Two huge explosions have ripped through Lebanon's capital, Beirut, killing at least 78 people, injuring more than 4000 people, and sending an enormous blast wave across the city.
Lebanese prime minister, Hassan Diab,has said that ammonium nitrate was stored in the port, which is what caused the explosion. He said the chemical had been left unsecured for six years in a warehouse, and vowed to punish those responsible.
Hundreds of homes were destroyed and the blast was so strong, it was reportedly felt in Cyprus, an island around 240km (150 miles) away.
On Tuesday night Lebanon’s Supreme Defence Council recommended declaring Beirut a disaster-stricken city, declaring a two-week state of emergency in the capital and handing over security responsibility to military authorities.

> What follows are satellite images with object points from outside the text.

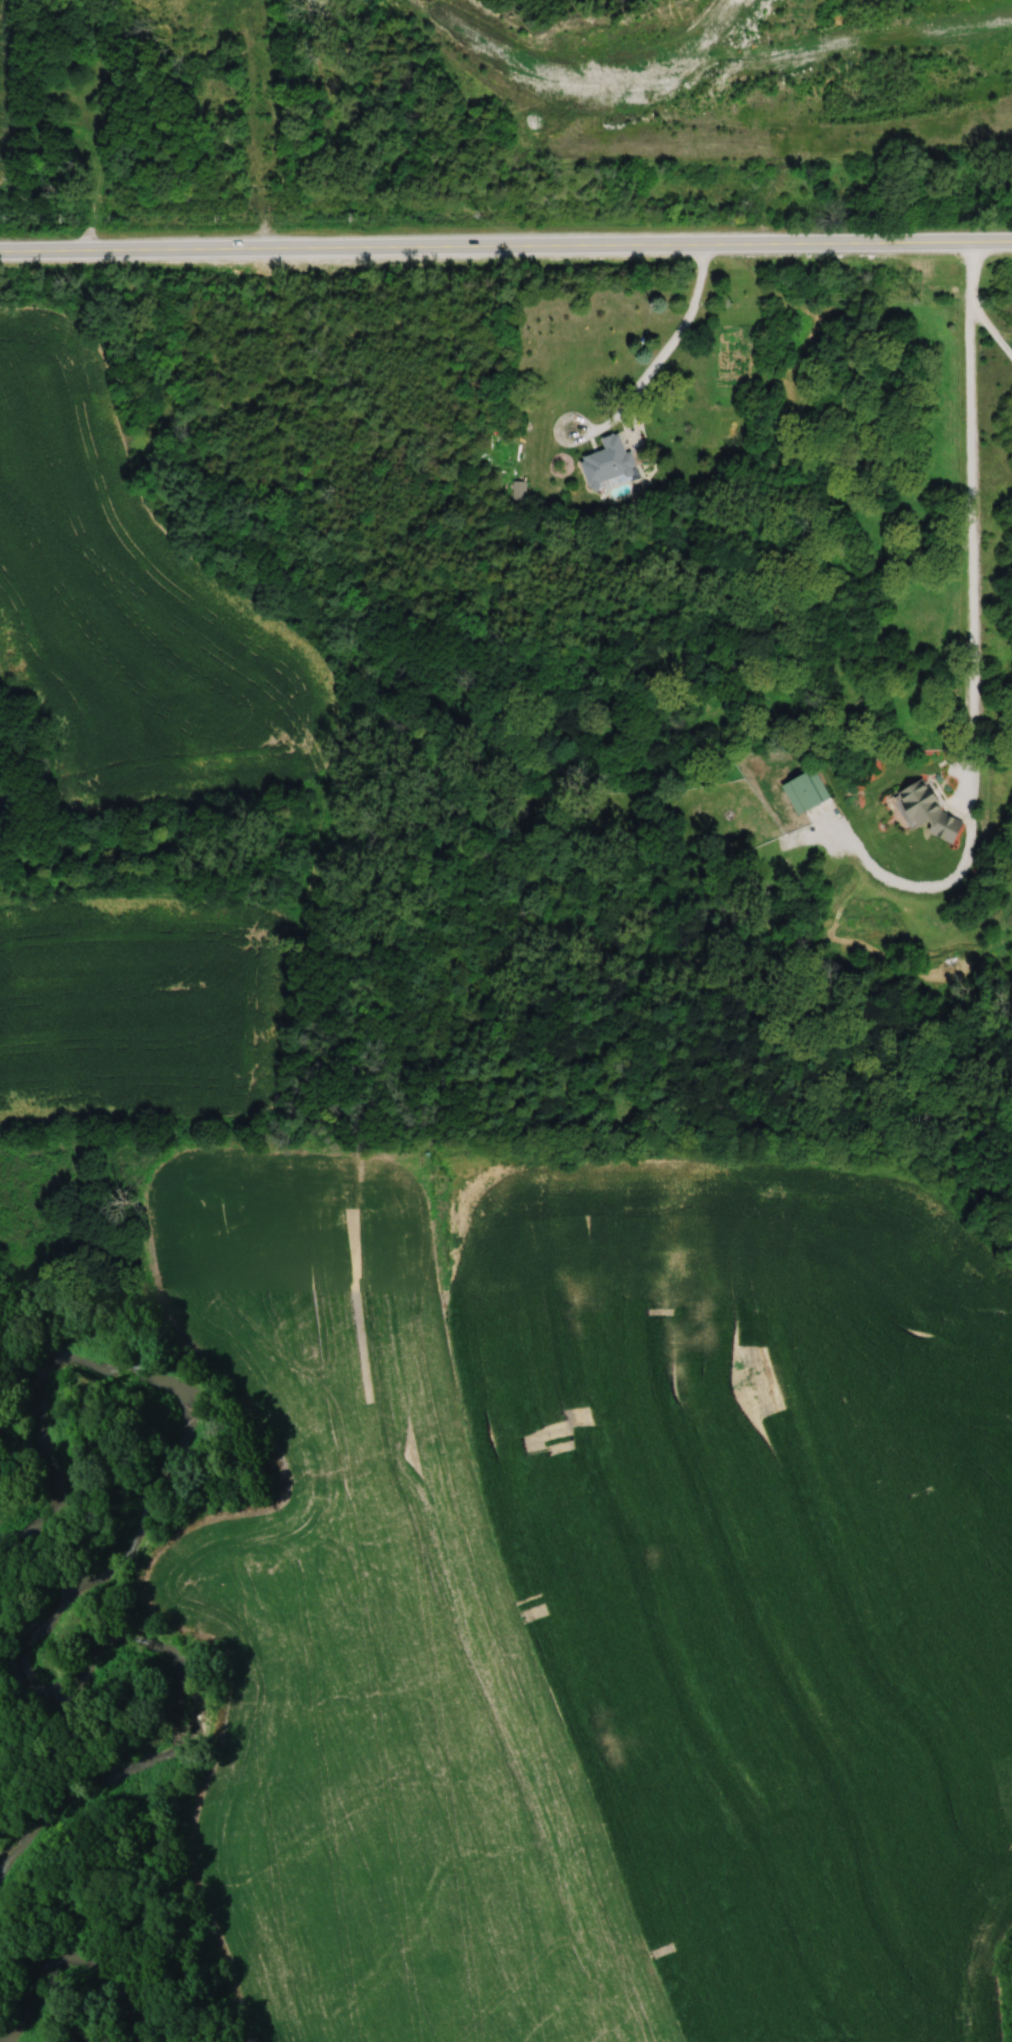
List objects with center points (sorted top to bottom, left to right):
road: (256, 122)
road: (506, 242)
road: (989, 327)
road: (673, 346)
road: (561, 441)
building: (607, 460)
road: (971, 509)
building: (806, 790)
building: (917, 806)
road: (941, 886)
river: (96, 1584)
river: (92, 1963)

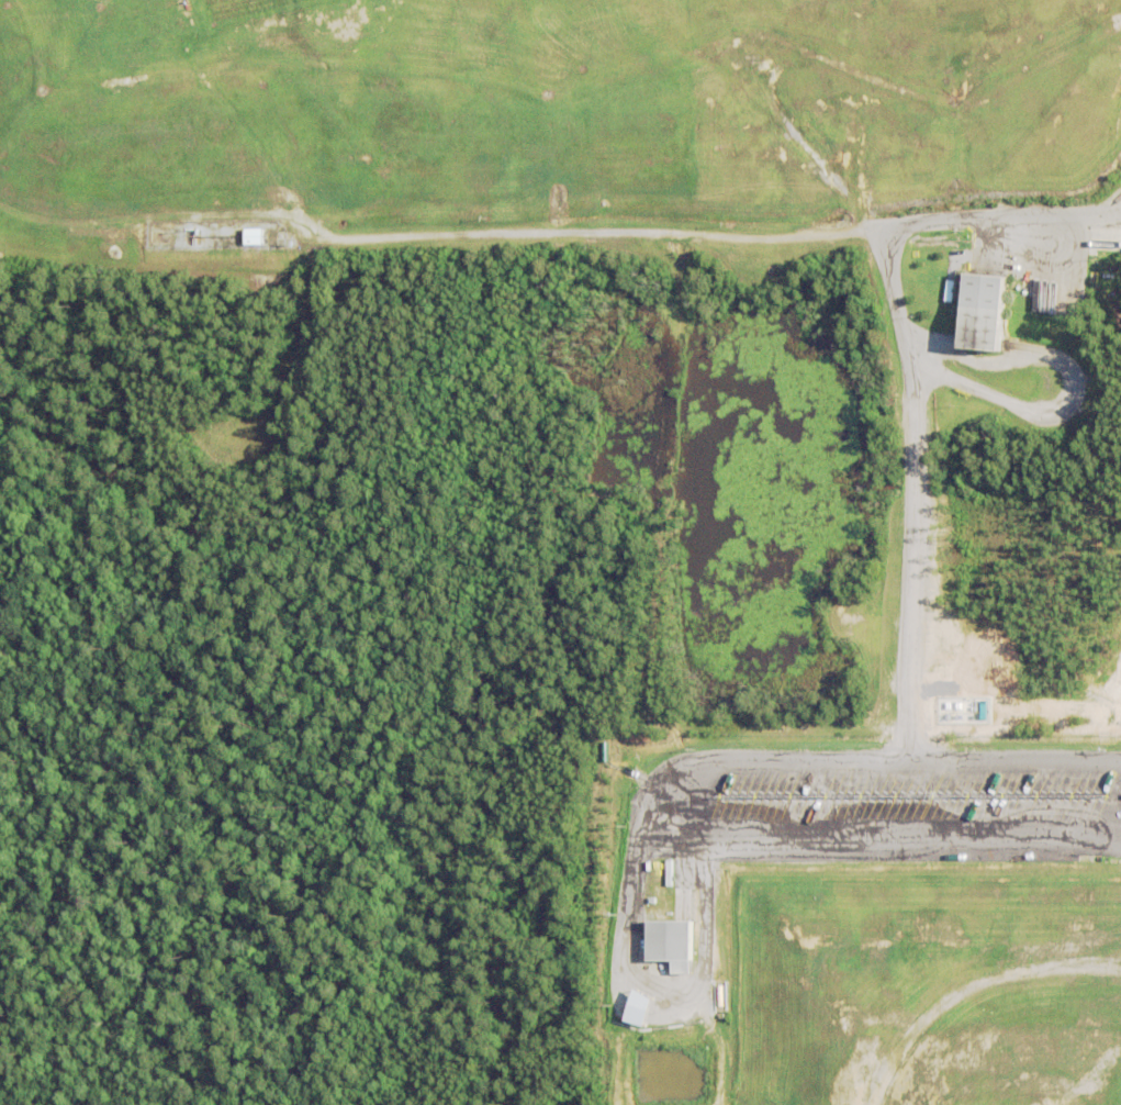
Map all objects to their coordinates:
road: (996, 214)
road: (1114, 217)
road: (575, 232)
building: (253, 238)
building: (1020, 306)
building: (983, 317)
road: (911, 491)
road: (667, 798)
road: (1102, 799)
road: (885, 801)
building: (667, 947)
building: (637, 1009)

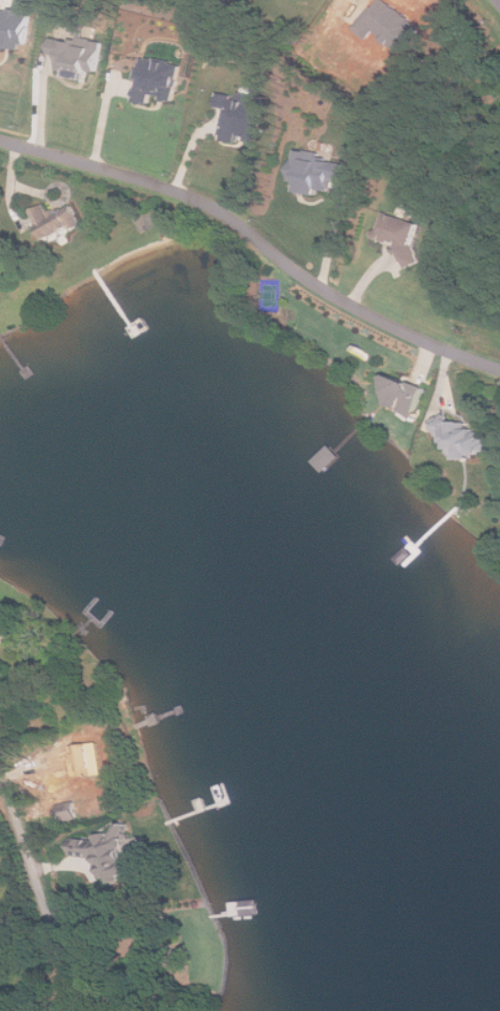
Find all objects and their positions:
building: (14, 26)
building: (77, 53)
building: (157, 78)
building: (242, 114)
building: (317, 170)
building: (55, 221)
building: (401, 233)
road: (256, 238)
road: (333, 238)
building: (410, 394)
building: (463, 438)
building: (329, 459)
building: (4, 631)
building: (156, 720)
building: (90, 769)
building: (69, 812)
building: (105, 829)
building: (109, 852)
road: (43, 888)
building: (148, 953)
building: (146, 1010)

UK Prime Minister Boris Johnson says the UK is ready to provide any support it can to help Beirut.
France is in the process of sending aid to Lebanon, President Emmanuel Macron has said.
"France is side by side with Lebanon. Always," Macron tweeted. "French aid and resources are currently on their way."
Macron's office said he has also called Aoun to express France's support for the Lebanese people.
Qatar has promised to send field hospitals to support the medical response.
Initial reports suggested that a fireworks warehouse was involved. The Lebanese security chief, Abbas Ibrahim, later blamed combustible chemicals stored in a warehouse.
The Beirut port is known to be used by the militant group cum political bloc Hezbollah, which denied any of its facilities had been hit.
A doctor at St George’s hospital, less than 2km (1.2 miles) from the blast, said injured people were being brought for treatment but the hospital had been destroyed.
The destruction comes as Lebanon grapples with an economic crisis that has slashed incomes and jobs and led to soaring nationwide poverty, and also amid rising tensions between Israel and Hezbollah along Lebanon’s southern border.